Su compañero, Derrick, les hizo un gesto para que se callaran.
– ¿LVO? Aquí Derrick. Di a todos que… No, es mucho mejor que… ¡Escúchame, joder! Ha habido una explosión de CO 2en el lago Horseshoe.
– ¿No puede explotar también el lago McLeod? -preguntó Randall.
Derrick tapó su auricular un momento. Alborada dio otro volantazo y se coló entre dos pinos tan juntos que el espejo de la derecha se metió para dentro con un sonoro golpetazo.
– Espero que no lo haga por ahora. No tenemos otra salida. -Después siguió hablando por el móvil-. La nube de CO 2baja hacia el pueblo. Por la fuerza de la explosión, creo que puede moverse a cien kilómetros por hora. Dad la alarma. Que la gente se meta en las casas y cierre todas las ventanas.
El aire parecía limpio ahora.
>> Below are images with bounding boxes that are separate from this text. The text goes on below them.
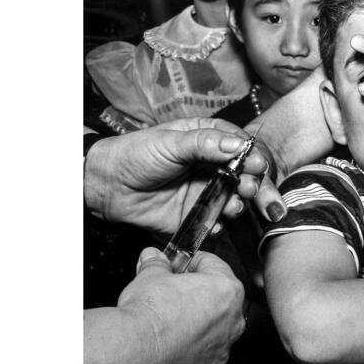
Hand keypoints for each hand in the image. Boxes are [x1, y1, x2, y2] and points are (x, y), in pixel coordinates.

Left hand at [84, 117, 274, 233]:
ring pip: (234, 199)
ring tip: (232, 206)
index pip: (241, 146)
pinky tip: (216, 222)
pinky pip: (215, 221)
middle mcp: (212, 166)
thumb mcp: (170, 142)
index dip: (252, 156)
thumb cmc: (135, 154)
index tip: (257, 165)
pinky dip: (220, 224)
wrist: (107, 185)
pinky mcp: (196, 215)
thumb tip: (237, 145)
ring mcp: (205, 191)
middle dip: (253, 184)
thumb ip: (204, 143)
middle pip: (245, 175)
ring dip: (238, 204)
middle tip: (250, 189)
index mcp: (209, 140)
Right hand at [117, 247, 245, 363]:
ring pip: (215, 335)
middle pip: (218, 302)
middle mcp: (231, 322)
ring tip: (170, 327)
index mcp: (226, 290)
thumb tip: (153, 258)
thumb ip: (156, 264)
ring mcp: (222, 351)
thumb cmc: (148, 314)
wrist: (133, 351)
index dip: (192, 264)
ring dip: (198, 330)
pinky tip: (181, 358)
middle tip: (172, 296)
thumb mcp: (150, 276)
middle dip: (197, 297)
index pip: (214, 266)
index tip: (180, 266)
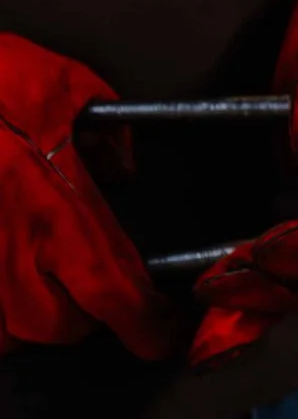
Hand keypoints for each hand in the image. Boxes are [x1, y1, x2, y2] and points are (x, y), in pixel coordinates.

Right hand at [0, 36, 182, 358]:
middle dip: (84, 312)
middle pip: (64, 326)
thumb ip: (104, 133)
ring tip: (31, 278)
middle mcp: (11, 255)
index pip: (117, 295)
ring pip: (11, 335)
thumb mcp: (61, 83)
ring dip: (29, 315)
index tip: (161, 335)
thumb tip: (120, 166)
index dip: (147, 325)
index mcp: (57, 213)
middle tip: (84, 281)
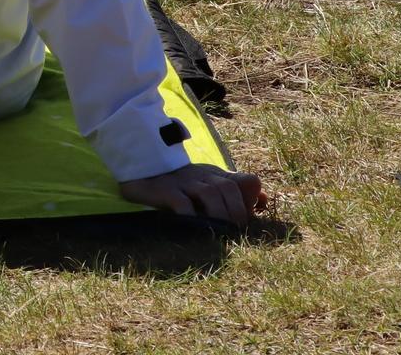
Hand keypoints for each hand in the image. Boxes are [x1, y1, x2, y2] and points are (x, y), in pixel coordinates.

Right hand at [118, 163, 266, 226]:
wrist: (137, 168)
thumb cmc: (177, 183)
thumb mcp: (207, 183)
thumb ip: (234, 190)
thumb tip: (263, 199)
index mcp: (215, 175)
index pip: (246, 180)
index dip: (253, 197)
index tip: (252, 214)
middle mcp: (202, 175)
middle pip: (229, 188)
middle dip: (237, 211)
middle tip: (236, 231)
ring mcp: (183, 181)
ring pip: (209, 192)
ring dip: (219, 214)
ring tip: (220, 231)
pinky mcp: (164, 190)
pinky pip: (181, 202)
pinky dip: (191, 215)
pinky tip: (194, 226)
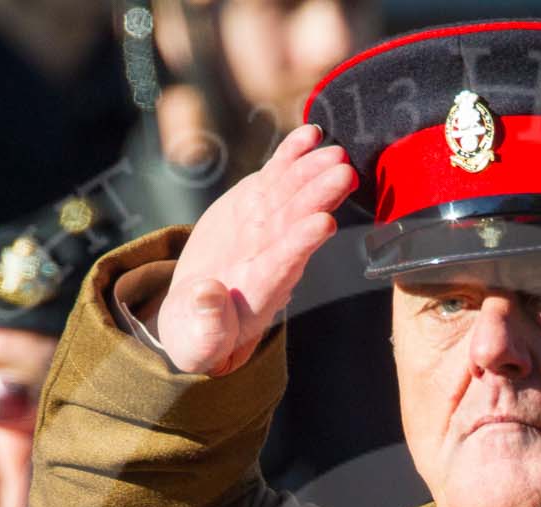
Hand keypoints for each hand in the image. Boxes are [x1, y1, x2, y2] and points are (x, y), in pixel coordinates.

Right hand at [155, 124, 358, 375]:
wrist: (197, 310)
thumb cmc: (199, 330)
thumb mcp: (196, 339)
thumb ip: (204, 324)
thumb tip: (206, 296)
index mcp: (257, 292)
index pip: (283, 265)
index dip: (302, 244)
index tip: (325, 224)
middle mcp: (268, 257)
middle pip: (295, 224)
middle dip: (319, 197)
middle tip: (343, 174)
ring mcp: (265, 230)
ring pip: (290, 196)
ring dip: (313, 172)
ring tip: (334, 152)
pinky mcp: (254, 207)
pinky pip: (275, 179)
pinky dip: (292, 156)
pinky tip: (311, 134)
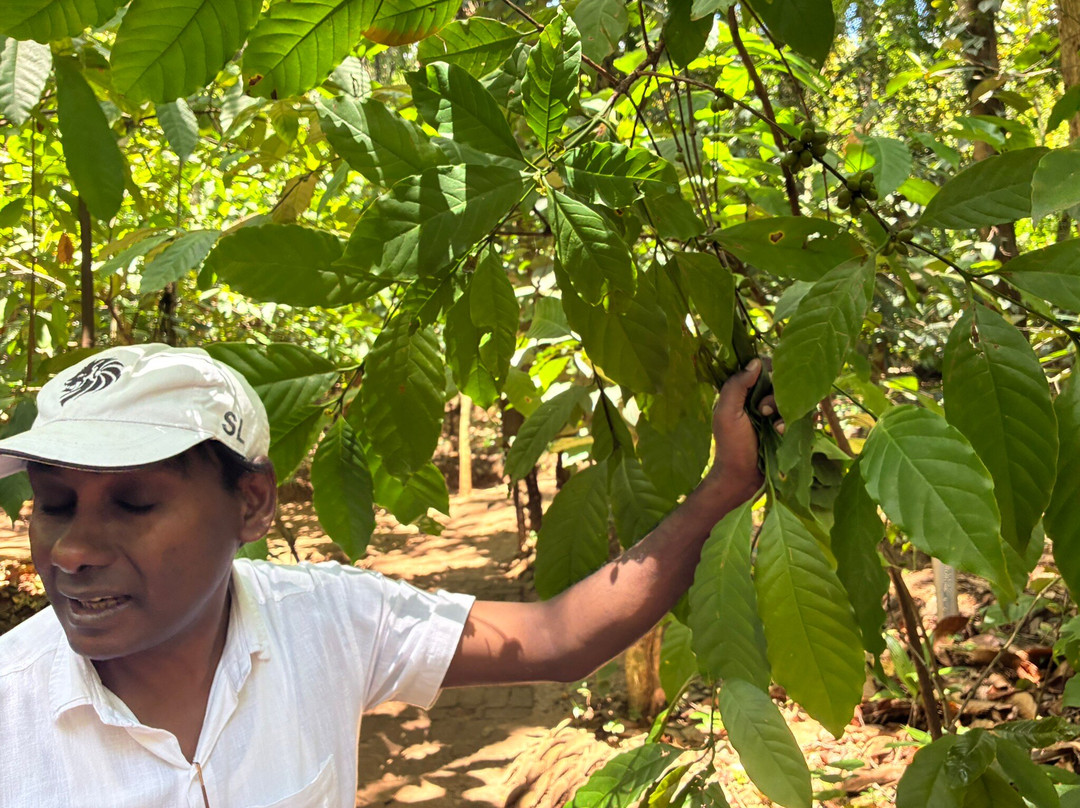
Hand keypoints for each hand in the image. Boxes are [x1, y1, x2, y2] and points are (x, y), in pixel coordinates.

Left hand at [703, 359, 783, 502]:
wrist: (742, 477)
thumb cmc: (731, 445)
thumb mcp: (726, 413)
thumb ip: (736, 386)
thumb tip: (756, 361)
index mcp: (745, 391)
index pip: (764, 367)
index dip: (769, 372)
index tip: (765, 384)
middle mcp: (763, 398)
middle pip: (782, 381)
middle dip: (775, 395)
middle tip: (763, 411)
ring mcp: (778, 413)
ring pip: (794, 398)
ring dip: (784, 410)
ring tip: (774, 426)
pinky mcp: (790, 426)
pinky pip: (804, 415)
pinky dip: (794, 422)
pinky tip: (781, 432)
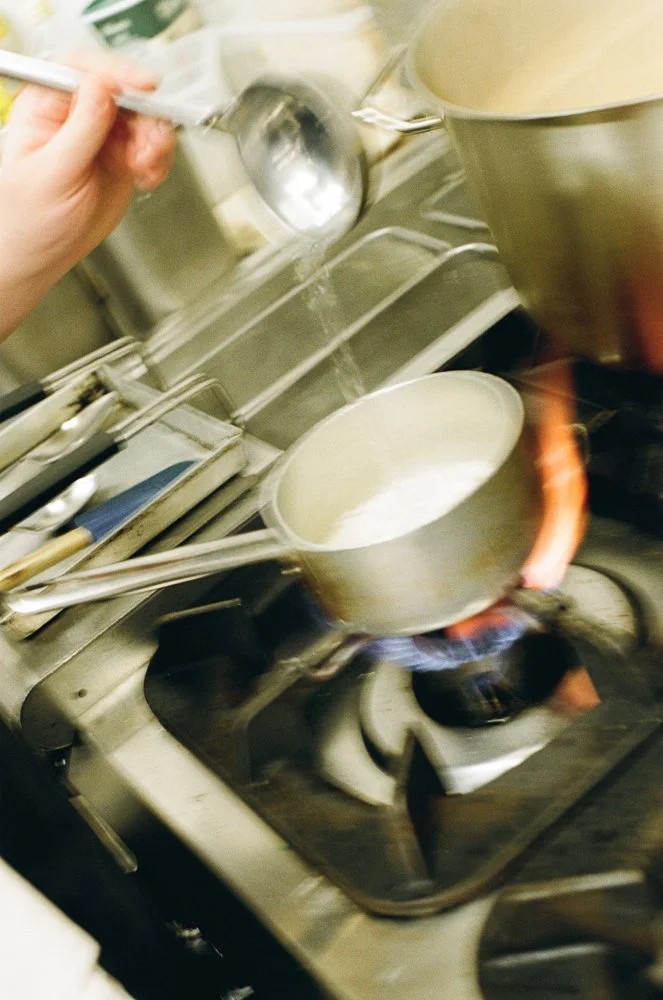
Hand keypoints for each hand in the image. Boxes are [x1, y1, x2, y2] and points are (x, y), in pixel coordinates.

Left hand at [0, 50, 175, 336]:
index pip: (83, 72)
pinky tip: (146, 177)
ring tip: (146, 168)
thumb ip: (80, 130)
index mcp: (47, 107)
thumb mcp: (52, 172)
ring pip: (142, 120)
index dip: (116, 74)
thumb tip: (102, 90)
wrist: (43, 253)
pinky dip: (158, 162)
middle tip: (149, 145)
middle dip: (143, 117)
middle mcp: (77, 116)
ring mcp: (102, 137)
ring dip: (153, 143)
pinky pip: (151, 148)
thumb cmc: (30, 217)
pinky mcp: (122, 158)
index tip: (142, 86)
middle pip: (122, 94)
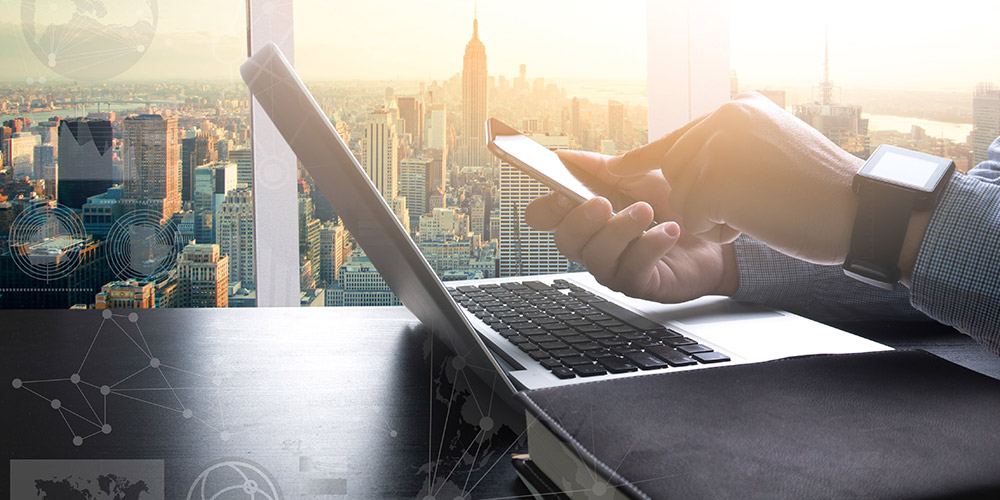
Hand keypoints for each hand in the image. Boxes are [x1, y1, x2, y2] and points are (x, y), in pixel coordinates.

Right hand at [524, 149, 737, 303]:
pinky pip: (632, 269)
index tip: (561, 191)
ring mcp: (614, 268)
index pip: (545, 218)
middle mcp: (594, 246)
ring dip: (620, 229)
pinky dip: (650, 245)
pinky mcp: (640, 285)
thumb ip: (602, 168)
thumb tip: (566, 157)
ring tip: (646, 211)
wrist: (715, 235)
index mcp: (585, 218)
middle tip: (603, 202)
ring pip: (598, 256)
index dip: (547, 206)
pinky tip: (670, 230)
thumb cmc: (673, 207)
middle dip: (581, 219)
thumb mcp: (637, 178)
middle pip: (565, 240)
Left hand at [614, 92, 862, 264]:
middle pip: (672, 169)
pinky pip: (693, 216)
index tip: (602, 166)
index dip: (643, 161)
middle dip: (697, 199)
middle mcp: (726, 118)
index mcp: (739, 109)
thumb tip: (673, 171)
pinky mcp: (719, 179)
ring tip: (759, 209)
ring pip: (680, 195)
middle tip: (750, 204)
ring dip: (712, 216)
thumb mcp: (768, 155)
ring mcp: (721, 146)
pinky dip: (719, 230)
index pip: (676, 138)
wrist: (864, 212)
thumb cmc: (821, 194)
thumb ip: (725, 153)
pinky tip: (755, 220)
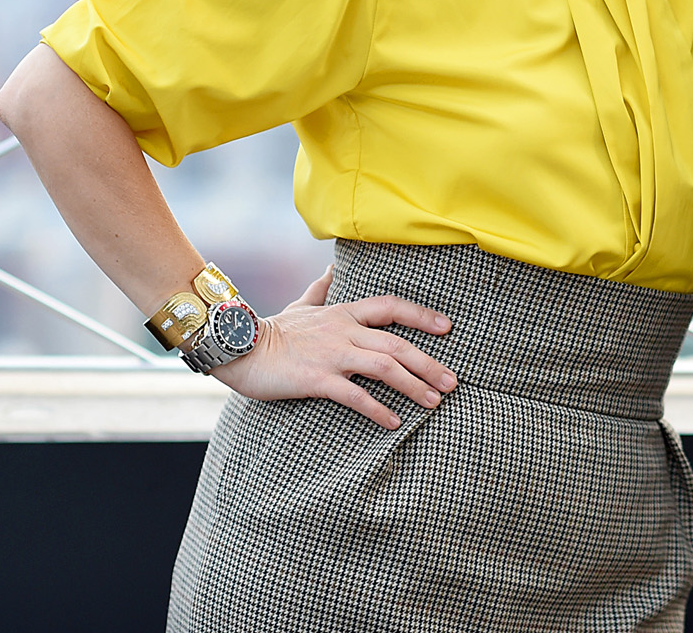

La mujer bajó su ventanilla y olisqueó.
– Ya se puede respirar mejor.
Alborada abrió también su cristal y sacó la cabeza. Inspiró hondo, y al captar el olor de los pinos se dio cuenta de lo cargada que estaba la atmósfera del coche.
«Hemos salido vivos de ésta», pensó. Pero sospechaba que aquella locura no había hecho más que empezar.
* * * * *
– ¿El CO 2es venenoso? -preguntó Joey, que había recuperado el aliento. Había comprobado en su garganta y en sus propios pulmones que el dióxido era tóxico, pero no entendía la razón.